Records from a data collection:
..........
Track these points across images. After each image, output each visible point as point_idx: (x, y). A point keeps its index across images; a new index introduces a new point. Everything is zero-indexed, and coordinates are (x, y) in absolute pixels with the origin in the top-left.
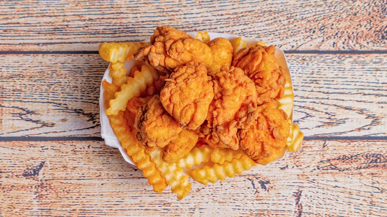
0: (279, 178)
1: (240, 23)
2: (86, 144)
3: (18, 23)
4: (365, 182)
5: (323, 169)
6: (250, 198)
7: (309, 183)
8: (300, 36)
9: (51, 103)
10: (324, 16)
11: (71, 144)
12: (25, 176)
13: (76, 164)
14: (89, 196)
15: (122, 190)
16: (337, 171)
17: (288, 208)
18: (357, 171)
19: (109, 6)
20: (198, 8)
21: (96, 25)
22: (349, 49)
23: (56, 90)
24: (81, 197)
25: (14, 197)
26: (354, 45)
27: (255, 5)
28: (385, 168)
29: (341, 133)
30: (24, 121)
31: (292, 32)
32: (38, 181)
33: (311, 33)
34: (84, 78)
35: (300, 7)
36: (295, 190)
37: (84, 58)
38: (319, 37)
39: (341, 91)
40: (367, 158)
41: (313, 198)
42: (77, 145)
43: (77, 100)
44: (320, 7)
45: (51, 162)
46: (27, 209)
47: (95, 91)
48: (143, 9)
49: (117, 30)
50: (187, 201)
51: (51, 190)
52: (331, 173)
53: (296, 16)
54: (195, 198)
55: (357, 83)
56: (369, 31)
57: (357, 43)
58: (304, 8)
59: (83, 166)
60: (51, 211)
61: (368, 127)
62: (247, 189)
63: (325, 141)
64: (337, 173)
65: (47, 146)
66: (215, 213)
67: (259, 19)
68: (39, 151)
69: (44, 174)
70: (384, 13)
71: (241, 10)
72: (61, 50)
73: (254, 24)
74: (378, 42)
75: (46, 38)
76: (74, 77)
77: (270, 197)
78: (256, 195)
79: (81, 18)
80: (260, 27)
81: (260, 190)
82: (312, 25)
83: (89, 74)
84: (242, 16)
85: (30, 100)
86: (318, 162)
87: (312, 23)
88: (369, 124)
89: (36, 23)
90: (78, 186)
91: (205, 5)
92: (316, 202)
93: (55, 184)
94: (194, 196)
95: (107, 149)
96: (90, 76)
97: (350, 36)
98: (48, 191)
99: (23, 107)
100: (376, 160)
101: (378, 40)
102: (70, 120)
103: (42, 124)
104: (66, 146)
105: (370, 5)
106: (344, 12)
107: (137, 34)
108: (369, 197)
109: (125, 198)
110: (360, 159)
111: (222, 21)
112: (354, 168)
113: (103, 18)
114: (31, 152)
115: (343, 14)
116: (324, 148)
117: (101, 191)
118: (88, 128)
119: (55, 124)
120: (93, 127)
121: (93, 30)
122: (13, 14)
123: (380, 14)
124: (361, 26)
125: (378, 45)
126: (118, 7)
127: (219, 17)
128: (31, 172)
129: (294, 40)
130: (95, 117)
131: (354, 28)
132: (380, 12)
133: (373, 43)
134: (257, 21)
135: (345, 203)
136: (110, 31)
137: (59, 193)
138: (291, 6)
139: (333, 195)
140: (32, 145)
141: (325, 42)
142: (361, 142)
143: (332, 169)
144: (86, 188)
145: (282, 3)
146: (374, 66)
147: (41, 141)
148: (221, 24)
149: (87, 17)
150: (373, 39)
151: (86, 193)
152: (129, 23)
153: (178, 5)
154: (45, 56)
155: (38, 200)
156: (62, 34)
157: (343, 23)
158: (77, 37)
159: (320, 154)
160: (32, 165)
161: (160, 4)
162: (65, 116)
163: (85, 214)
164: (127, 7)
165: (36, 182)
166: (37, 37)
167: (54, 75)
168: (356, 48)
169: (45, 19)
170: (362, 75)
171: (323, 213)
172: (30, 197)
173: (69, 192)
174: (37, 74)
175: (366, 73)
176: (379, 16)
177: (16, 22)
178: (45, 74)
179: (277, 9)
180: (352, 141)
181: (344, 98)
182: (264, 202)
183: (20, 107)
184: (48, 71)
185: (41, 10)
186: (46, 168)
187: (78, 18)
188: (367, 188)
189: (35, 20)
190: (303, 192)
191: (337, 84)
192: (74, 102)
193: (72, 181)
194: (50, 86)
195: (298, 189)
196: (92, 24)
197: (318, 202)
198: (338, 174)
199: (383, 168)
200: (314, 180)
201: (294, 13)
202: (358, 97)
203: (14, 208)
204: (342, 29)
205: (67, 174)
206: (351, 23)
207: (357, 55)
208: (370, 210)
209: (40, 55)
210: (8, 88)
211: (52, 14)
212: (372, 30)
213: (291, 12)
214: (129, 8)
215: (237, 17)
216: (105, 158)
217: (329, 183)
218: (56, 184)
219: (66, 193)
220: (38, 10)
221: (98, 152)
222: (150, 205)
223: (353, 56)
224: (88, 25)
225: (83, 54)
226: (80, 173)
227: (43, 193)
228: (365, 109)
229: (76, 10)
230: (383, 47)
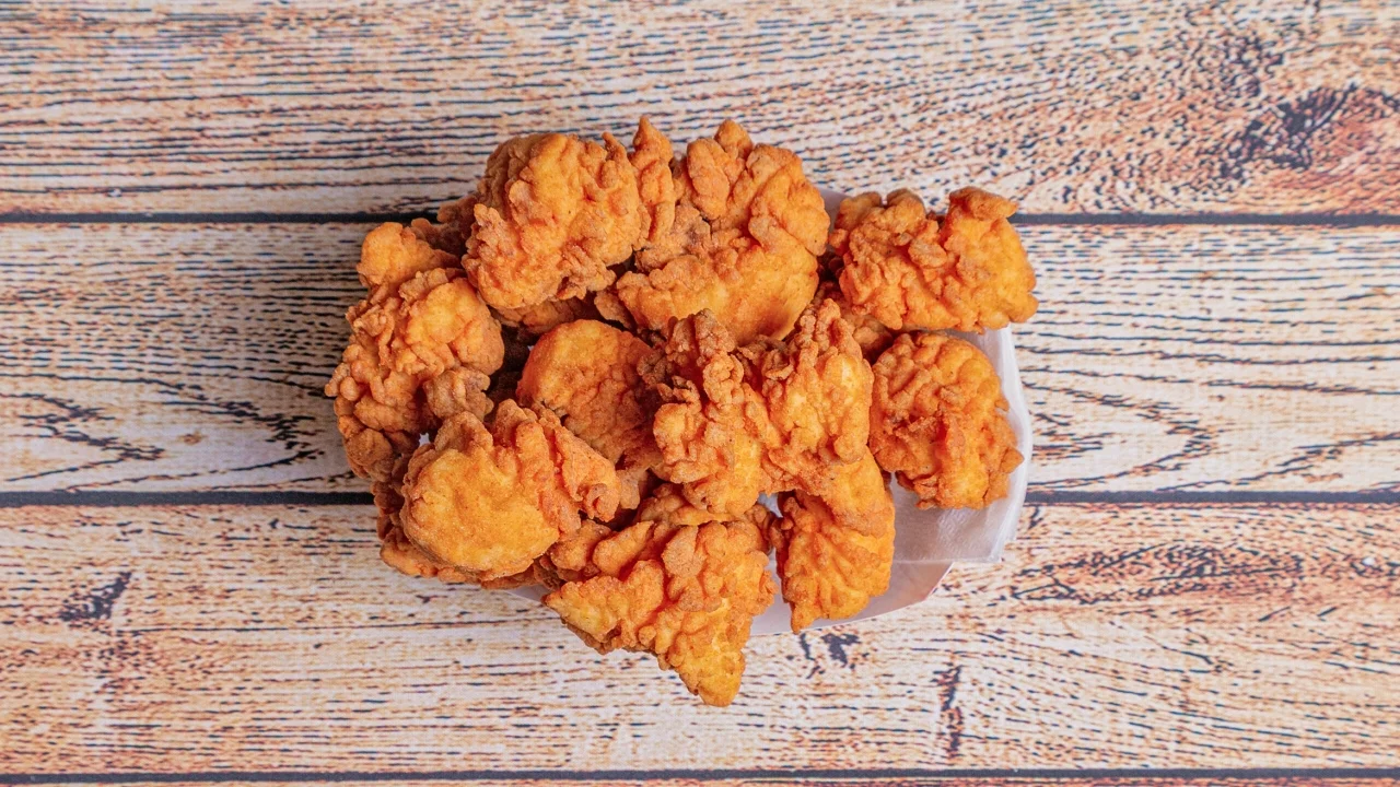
0: (889, 627)
1: (765, 124)
2: (263, 517)
3: (42, 122)
4: (1166, 637)
5: (1030, 598)
6: (794, 690)
7: (984, 641)
8: (957, 166)
9: (149, 382)
10: (1035, 101)
11: (217, 516)
12: (66, 619)
13: (233, 581)
14: (274, 685)
15: (380, 665)
16: (1076, 603)
17: (916, 721)
18: (1138, 603)
19: (339, 68)
20: (627, 76)
21: (295, 128)
22: (1117, 208)
23: (168, 342)
24: (249, 685)
25: (33, 686)
26: (1133, 197)
27: (810, 67)
28: (1228, 594)
29: (1088, 481)
30: (63, 441)
31: (931, 155)
32: (109, 634)
33: (994, 158)
34: (257, 301)
35: (957, 71)
36: (939, 663)
37: (256, 236)
38: (1018, 168)
39: (1090, 344)
40: (1172, 562)
41: (996, 688)
42: (236, 520)
43: (234, 373)
44: (1024, 71)
45: (151, 575)
46: (76, 725)
47: (293, 342)
48: (449, 78)
49: (365, 145)
50: (592, 701)
51: (151, 664)
52: (1056, 609)
53: (946, 100)
54: (616, 690)
55: (1139, 320)
56: (1178, 150)
57: (1142, 190)
58: (969, 75)
59: (253, 586)
60: (154, 730)
61: (1176, 461)
62: (786, 661)
63: (1037, 506)
64: (1073, 610)
65: (139, 522)
66: (681, 737)
67: (825, 111)
68: (111, 538)
69: (128, 612)
70: (1228, 92)
71: (768, 82)
72: (181, 211)
73: (807, 128)
74: (1210, 186)
75: (133, 170)
76: (223, 300)
77: (857, 686)
78: (814, 680)
79: (246, 106)
80: (830, 135)
81: (828, 663)
82: (997, 130)
83: (274, 290)
84: (771, 101)
85: (82, 374)
86: (1015, 575)
87: (995, 125)
88: (1178, 451)
89: (101, 123)
90: (239, 651)
91: (648, 63)
92: (1006, 702)
93: (162, 643)
94: (616, 682)
95: (333, 532)
96: (275, 294)
97: (1118, 168)
98: (142, 668)
99: (60, 395)
100: (1199, 572)
101: (1210, 181)
102: (213, 438)
103: (122, 451)
104: (200, 521)
105: (1185, 65)
106: (1098, 88)
107: (428, 159)
108: (1175, 687)
109: (391, 689)
110: (1148, 565)
111: (707, 118)
112: (1131, 594)
113: (318, 107)
114: (88, 541)
115: (1096, 97)
116: (1033, 530)
117: (312, 667)
118: (270, 465)
119: (162, 450)
120: (286, 462)
121: (287, 144)
122: (23, 93)
124: (1154, 135)
125: (1210, 195)
126: (368, 72)
127: (695, 105)
128: (86, 607)
129: (937, 181)
130: (294, 429)
131: (1131, 140)
132: (1217, 90)
133: (1192, 191)
134: (817, 117)
135: (1097, 707)
136: (340, 149)
137: (178, 675)
138: (930, 70)
139: (1063, 681)
140: (89, 518)
141: (1037, 187)
142: (1152, 511)
143: (1060, 596)
144: (265, 658)
145: (898, 58)
146: (1197, 263)
147: (117, 505)
148: (702, 126)
149: (267, 103)
150: (1191, 177)
151: (267, 672)
152: (404, 122)
153: (561, 64)
154: (130, 228)
155: (110, 697)
156: (183, 157)
157: (1095, 125)
158: (234, 169)
159: (1020, 549)
160: (91, 582)
161: (505, 62)
162: (197, 426)
163: (262, 743)
164: (397, 72)
165: (104, 638)
166: (104, 169)
167: (161, 291)
168: (1137, 207)
169: (128, 110)
170: (1157, 295)
171: (1028, 739)
172: (85, 685)
173: (212, 670)
174: (105, 289)
175: (1171, 287)
176: (1211, 101)
177: (35, 119)
178: (131, 289)
179: (882, 80)
180: (1122, 508)
181: (1097, 369)
182: (839, 701)
183: (50, 394)
184: (139, 278)
185: (116, 80)
186: (135, 592)
187: (236, 107)
188: (1171, 658)
189: (97, 114)
190: (964, 669)
191: (1075, 323)
192: (226, 379)
193: (220, 637)
194: (147, 328)
195: (948, 660)
196: (281, 125)
197: (1013, 704)
198: (1078, 614)
199: (1223, 593)
200: (1000, 631)
201: (938, 91)
202: (1144, 366)
203: (33, 722)
204: (1093, 143)
205: (203, 612)
206: (1119, 121)
207: (1141, 230)
208: (1181, 729)
209: (115, 227)
210: (8, 332)
211: (151, 94)
212: (1191, 149)
213: (929, 90)
214: (402, 75)
215: (753, 103)
216: (327, 562)
217: (1048, 642)
218: (167, 645)
219: (199, 675)
220: (106, 80)
221: (303, 543)
222: (473, 713)
223: (1128, 231)
224: (270, 129)
225: (251, 224)
226: (244, 608)
227: (126, 673)
228: (1166, 405)
229: (231, 81)
230: (1224, 202)
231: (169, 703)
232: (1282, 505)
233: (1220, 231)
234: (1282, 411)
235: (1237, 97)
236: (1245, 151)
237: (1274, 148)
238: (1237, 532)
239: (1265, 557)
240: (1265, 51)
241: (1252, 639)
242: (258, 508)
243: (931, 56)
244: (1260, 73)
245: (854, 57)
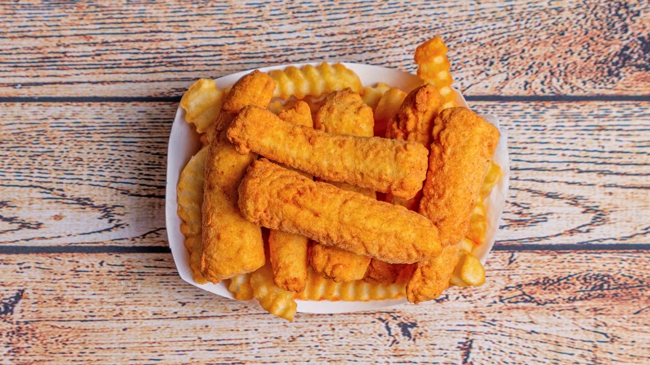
0: (434, 318)
1: (364, 49)
2: (96, 260)
4: (583, 323)
5: (509, 302)
6: (383, 353)
7: (485, 326)
8: (467, 71)
9: (36, 187)
10: (509, 36)
11: (71, 259)
13: (79, 295)
14: (101, 351)
15: (158, 340)
16: (534, 305)
18: (568, 305)
19: (138, 20)
20: (291, 24)
21: (114, 52)
22: (553, 93)
23: (45, 166)
24: (87, 351)
26: (561, 86)
27: (388, 18)
28: (617, 300)
29: (540, 239)
31: (453, 65)
32: (12, 323)
33: (487, 66)
34: (93, 143)
35: (467, 20)
36: (461, 338)
37: (93, 109)
38: (500, 72)
39: (539, 165)
40: (586, 282)
41: (492, 352)
42: (81, 261)
43: (81, 182)
44: (502, 20)
45: (35, 291)
47: (113, 166)
48: (197, 25)
49: (151, 61)
50: (273, 359)
51: (34, 340)
52: (524, 308)
53: (461, 36)
54: (286, 353)
55: (566, 152)
56: (585, 61)
57: (566, 83)
58: (473, 22)
59: (90, 297)
61: (587, 228)
62: (378, 337)
63: (513, 252)
64: (533, 309)
65: (29, 262)
67: (397, 42)
68: (14, 271)
69: (22, 311)
70: (611, 31)
71: (366, 27)
72: (53, 96)
73: (387, 51)
74: (602, 81)
75: (28, 74)
76: (75, 143)
77: (417, 351)
78: (393, 347)
79: (88, 40)
80: (399, 55)
81: (401, 338)
82: (488, 51)
83: (103, 138)
84: (368, 37)
86: (501, 290)
87: (487, 49)
88: (589, 222)
89: (11, 49)
90: (82, 332)
91: (302, 17)
92: (498, 359)
93: (41, 328)
94: (286, 349)
95: (133, 268)
96: (103, 140)
97: (553, 71)
98: (30, 342)
100: (602, 286)
101: (602, 78)
102: (69, 217)
103: (20, 224)
104: (62, 262)
105: (588, 17)
106: (542, 29)
107: (185, 68)
108: (589, 351)
109: (164, 353)
110: (573, 284)
111: (334, 46)
112: (564, 300)
113: (127, 41)
115: (541, 34)
116: (511, 265)
117: (122, 341)
118: (100, 232)
119: (42, 224)
120: (109, 230)
121: (110, 60)
123: (605, 33)
124: (572, 54)
125: (602, 85)
126: (154, 22)
127: (327, 39)
129: (457, 79)
130: (113, 212)
131: (560, 57)
132: (605, 30)
133: (593, 83)
134: (392, 45)
135: (547, 361)
136: (138, 63)
137: (49, 345)
138: (452, 20)
139: (528, 347)
140: (2, 260)
141: (510, 82)
142: (575, 255)
143: (526, 301)
144: (96, 336)
145: (435, 14)
146: (596, 122)
147: (17, 253)
148: (331, 50)
149: (99, 39)
150: (592, 76)
151: (97, 344)
152: (172, 48)
153: (256, 17)
154: (26, 105)
155: (12, 358)
156: (55, 67)
157: (541, 49)
158: (82, 73)
159: (504, 275)
161: (226, 17)
162: (60, 210)
164: (169, 22)
165: (9, 325)
167: (42, 138)
168: (563, 92)
169: (26, 43)
170: (575, 138)
173: (67, 343)
174: (12, 137)
175: (582, 134)
176: (602, 35)
178: (26, 137)
179: (427, 25)
180: (558, 253)
181: (544, 178)
182: (407, 359)
184: (31, 131)
185: (20, 27)
186: (26, 301)
187: (83, 41)
188: (587, 335)
189: (9, 44)
190: (474, 341)
191: (532, 154)
192: (77, 186)
193: (72, 325)
194: (35, 158)
195: (465, 336)
196: (107, 50)
197: (501, 360)
198: (536, 311)
199: (614, 299)
200: (494, 320)
201: (457, 31)
202: (569, 177)
204: (539, 58)
205: (63, 311)
206: (553, 47)
207: (566, 104)
209: (18, 104)
211: (38, 34)
212: (592, 61)
213: (452, 30)
214: (171, 24)
215: (358, 38)
216: (130, 284)
217: (520, 326)
218: (43, 329)
219: (61, 346)
220: (14, 26)
221: (117, 274)
223: (559, 104)
224: (101, 52)
225: (91, 103)
226: (85, 309)
227: (22, 344)
228: (581, 197)
229: (80, 27)
230: (610, 89)
231: (44, 361)
232: (645, 251)
233: (608, 105)
234: (644, 201)
235: (616, 33)
236: (621, 62)
237: (636, 60)
238: (621, 266)
239: (636, 279)
240: (631, 9)
241: (631, 324)
242: (93, 255)
243: (452, 13)
244: (628, 21)
245: (412, 13)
..........
Aim of the task: What is asked for is an exact copy of the lines above from the one containing "120: (93, 127)" through the one containing "229: (76, 10)", and only those.

Answer for this exercise:
120: (93, 127)
121: (93, 30)
122: (13, 14)
123: (380, 14)
124: (361, 26)
125: (378, 45)
126: (118, 7)
127: (219, 17)
128: (31, 172)
129: (294, 40)
130: (95, 117)
131: (354, 28)
132: (380, 12)
133: (373, 43)
134: (257, 21)
135: (345, 203)
136: (110, 31)
137: (59, 193)
138: (291, 6)
139: (333, 195)
140: (32, 145)
141: (325, 42)
142: (361, 142)
143: (332, 169)
144: (86, 188)
145: (282, 3)
146: (374, 66)
147: (41, 141)
148: (221, 24)
149: (87, 17)
150: (373, 39)
151: (86, 193)
152: (129, 23)
153: (178, 5)
154: (45, 56)
155: (38, 200)
156: (62, 34)
157: (343, 23)
158: (77, 37)
159: (320, 154)
160: (32, 165)
161: (160, 4)
162: (65, 116)
163: (85, 214)
164: (127, 7)
165: (36, 182)
166: (37, 37)
167: (54, 75)
168: (356, 48)
169: (45, 19)
170: (362, 75)
171: (323, 213)
172: (30, 197)
173: (69, 192)
174: (37, 74)
175: (366, 73)
176: (379, 16)
177: (16, 22)
178: (45, 74)
179: (277, 9)
180: (352, 141)
181: (344, 98)
182: (264, 202)
183: (20, 107)
184: (48, 71)
185: (41, 10)
186: (46, 168)
187: (78, 18)
188: (367, 188)
189: (35, 20)
190: (303, 192)
191: (337, 84)
192: (74, 102)
193: (72, 181)
194: (50, 86)
195: (298, 189)
196: (92, 24)
197: (318, 202)
198: (338, 174)
199: (383, 168)
200: (314, 180)
201: (294, 13)
202: (358, 97)
203: (14, 208)
204: (342, 29)
205: (67, 174)
206: (351, 23)
207: (357, 55)
208: (370, 210)
209: (40, 55)
210: (8, 88)
211: (52, 14)
212: (372, 30)
213: (291, 12)
214: (129, 8)
215: (237, 17)
216: (105, 158)
217: (329, 183)
218: (56, 184)
219: (66, 193)
220: (38, 10)
221: (98, 152)
222: (150, 205)
223: (353, 56)
224: (88, 25)
225: (83, 54)
226: (80, 173)
227: (43, 193)
228: (365, 109)
229: (76, 10)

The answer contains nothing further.